Prompt Injection Is the Number One AI Threat: Defending a System That Cannot Phone Home, illustration 3

Cross-model consensus so no single deceived model acts alone

Even contained, a manipulated model can still return a wrong or hostile answer to the operator. To reduce that, consequential outputs are not the verdict of one model. The SIOS runs cross-model consensus, in which several independent sovereign models, drawing on different training and different reasoning paths, must agree before an action of weight proceeds.

An injection crafted to steer one model rarely steers all of them the same way. When answers diverge, that divergence is itself a signal: the disagreement is surfaced and escalated rather than silently resolved in the attacker's favour. Consensus does not make deception impossible. It raises the bar from fooling one reader to fooling several dissimilar ones at once, and it turns a silent compromise into a visible flag.

Prompt Injection Is the Number One AI Threat: Defending a System That Cannot Phone Home, illustration 4

Hardware-attested identity and post-quantum signed audit chains

Containment answers what a model can do. Accountability answers what actually happened. In the SIOS, every action is cryptographically sealed. Identity is hardware-attested, so an instruction is bound to a specific, verifiable machine and operator rather than to a claim that can be forged in text. A model cannot assert its way into an authority it was never granted.

Each action is written to a post-quantum signed audit chain: an append-only, tamper-evident record whose signatures are chosen to withstand adversaries with future computing power. If an injection ever does induce an unexpected action, the record of it cannot be quietly edited away after the fact. For a regulator or an auditor, this is the difference between a plausible story and offline verifiability, evidence that can be checked without trusting a vendor's live service to be honest at the moment of the query.

This is also where standards work becomes concrete rather than aspirational. ISO/IEC 42001 asks organisations to manage AI risk in a governed, auditable way. A sealed, verifiable action chain is a direct instrument for that duty, not paperwork bolted on beside the system.

### Exercise data
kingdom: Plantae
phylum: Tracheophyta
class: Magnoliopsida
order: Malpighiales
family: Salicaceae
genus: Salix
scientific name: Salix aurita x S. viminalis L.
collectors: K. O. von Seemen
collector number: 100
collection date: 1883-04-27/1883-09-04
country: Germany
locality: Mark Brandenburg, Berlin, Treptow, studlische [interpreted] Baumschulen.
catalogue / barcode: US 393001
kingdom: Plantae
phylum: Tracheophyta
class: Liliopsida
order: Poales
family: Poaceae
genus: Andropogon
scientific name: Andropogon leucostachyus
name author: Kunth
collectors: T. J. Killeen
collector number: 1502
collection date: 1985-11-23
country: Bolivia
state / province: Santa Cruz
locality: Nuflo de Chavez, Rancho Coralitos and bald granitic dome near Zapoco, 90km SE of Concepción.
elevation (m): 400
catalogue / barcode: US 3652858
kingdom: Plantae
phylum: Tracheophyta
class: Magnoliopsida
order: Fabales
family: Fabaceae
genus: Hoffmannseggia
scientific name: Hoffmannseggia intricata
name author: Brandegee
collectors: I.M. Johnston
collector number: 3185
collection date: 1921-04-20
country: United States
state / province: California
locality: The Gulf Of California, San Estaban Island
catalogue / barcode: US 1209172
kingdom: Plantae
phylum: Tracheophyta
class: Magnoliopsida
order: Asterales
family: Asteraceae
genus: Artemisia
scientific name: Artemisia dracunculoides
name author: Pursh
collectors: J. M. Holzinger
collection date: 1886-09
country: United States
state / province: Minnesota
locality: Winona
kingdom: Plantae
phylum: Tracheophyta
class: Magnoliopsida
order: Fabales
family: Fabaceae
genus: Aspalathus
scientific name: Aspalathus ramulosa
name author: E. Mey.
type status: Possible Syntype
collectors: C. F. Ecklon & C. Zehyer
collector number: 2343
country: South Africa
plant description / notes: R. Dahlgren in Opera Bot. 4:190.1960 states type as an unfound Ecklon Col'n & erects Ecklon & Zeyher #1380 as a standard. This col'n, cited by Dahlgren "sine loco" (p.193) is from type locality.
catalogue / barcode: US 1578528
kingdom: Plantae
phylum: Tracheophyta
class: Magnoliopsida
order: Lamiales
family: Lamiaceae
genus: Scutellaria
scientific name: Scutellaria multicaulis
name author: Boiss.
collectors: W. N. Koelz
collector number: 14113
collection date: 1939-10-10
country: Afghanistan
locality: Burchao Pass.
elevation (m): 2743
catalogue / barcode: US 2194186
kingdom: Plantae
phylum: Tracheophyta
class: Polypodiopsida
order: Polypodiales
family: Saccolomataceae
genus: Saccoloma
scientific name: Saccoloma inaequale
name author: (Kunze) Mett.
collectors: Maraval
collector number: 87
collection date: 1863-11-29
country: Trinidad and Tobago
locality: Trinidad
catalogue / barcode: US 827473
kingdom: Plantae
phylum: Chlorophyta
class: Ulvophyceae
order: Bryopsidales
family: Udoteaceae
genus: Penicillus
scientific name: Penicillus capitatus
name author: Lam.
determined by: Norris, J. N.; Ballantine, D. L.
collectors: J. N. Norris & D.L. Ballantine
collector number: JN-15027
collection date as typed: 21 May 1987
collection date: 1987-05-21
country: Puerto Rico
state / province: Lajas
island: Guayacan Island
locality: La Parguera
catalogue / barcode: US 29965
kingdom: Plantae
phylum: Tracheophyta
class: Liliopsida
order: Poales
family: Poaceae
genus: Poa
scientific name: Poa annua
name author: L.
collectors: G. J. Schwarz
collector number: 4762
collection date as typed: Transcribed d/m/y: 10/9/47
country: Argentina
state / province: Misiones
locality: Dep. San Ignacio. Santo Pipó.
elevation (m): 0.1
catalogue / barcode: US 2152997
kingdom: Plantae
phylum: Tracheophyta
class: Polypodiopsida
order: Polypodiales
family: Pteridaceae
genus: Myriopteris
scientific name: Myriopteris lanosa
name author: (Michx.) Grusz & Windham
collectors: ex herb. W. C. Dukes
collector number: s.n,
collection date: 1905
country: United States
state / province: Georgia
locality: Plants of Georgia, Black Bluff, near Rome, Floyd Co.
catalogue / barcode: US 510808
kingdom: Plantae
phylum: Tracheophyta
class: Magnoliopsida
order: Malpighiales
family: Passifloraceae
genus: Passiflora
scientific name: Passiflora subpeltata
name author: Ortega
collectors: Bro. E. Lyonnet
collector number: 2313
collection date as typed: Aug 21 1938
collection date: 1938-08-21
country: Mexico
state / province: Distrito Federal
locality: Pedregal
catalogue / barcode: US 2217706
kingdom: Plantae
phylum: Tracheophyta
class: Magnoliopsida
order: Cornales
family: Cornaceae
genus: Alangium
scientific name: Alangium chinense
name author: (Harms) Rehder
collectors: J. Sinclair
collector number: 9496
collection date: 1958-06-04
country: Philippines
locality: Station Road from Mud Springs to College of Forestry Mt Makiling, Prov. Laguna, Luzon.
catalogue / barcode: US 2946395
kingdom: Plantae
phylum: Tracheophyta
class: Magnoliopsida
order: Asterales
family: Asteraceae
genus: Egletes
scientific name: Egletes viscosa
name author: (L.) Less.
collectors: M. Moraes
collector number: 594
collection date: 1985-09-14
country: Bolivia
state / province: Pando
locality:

### Required work
**A)** Using the prompt injection passage, answer these:
(i) What must several independent sovereign models do before an action of weight proceeds?
(ii) Because identity is hardware-attested, what is an instruction bound to?
(iii) Which standard asks organizations to manage AI risk in a governed, auditable way?
**B)** Retype, with no changes, the part of the prompt injection passage that opens with the words containing "Cross-model consensus so" and closes with "of weight proceeds.".

### Answers by task
**A)**
(i) They must agree.
(ii) A specific, verifiable machine and operator.
(iii) ISO/IEC 42001.

**B)**
Cross-model consensus so no single deceived model acts alone

Even contained, a manipulated model can still return a wrong or hostile answer to the operator. To reduce that, consequential outputs are not the verdict of one model. The SIOS runs cross-model consensus, in which several independent sovereign models, drawing on different training and different reasoning paths, must agree before an action of weight proceeds.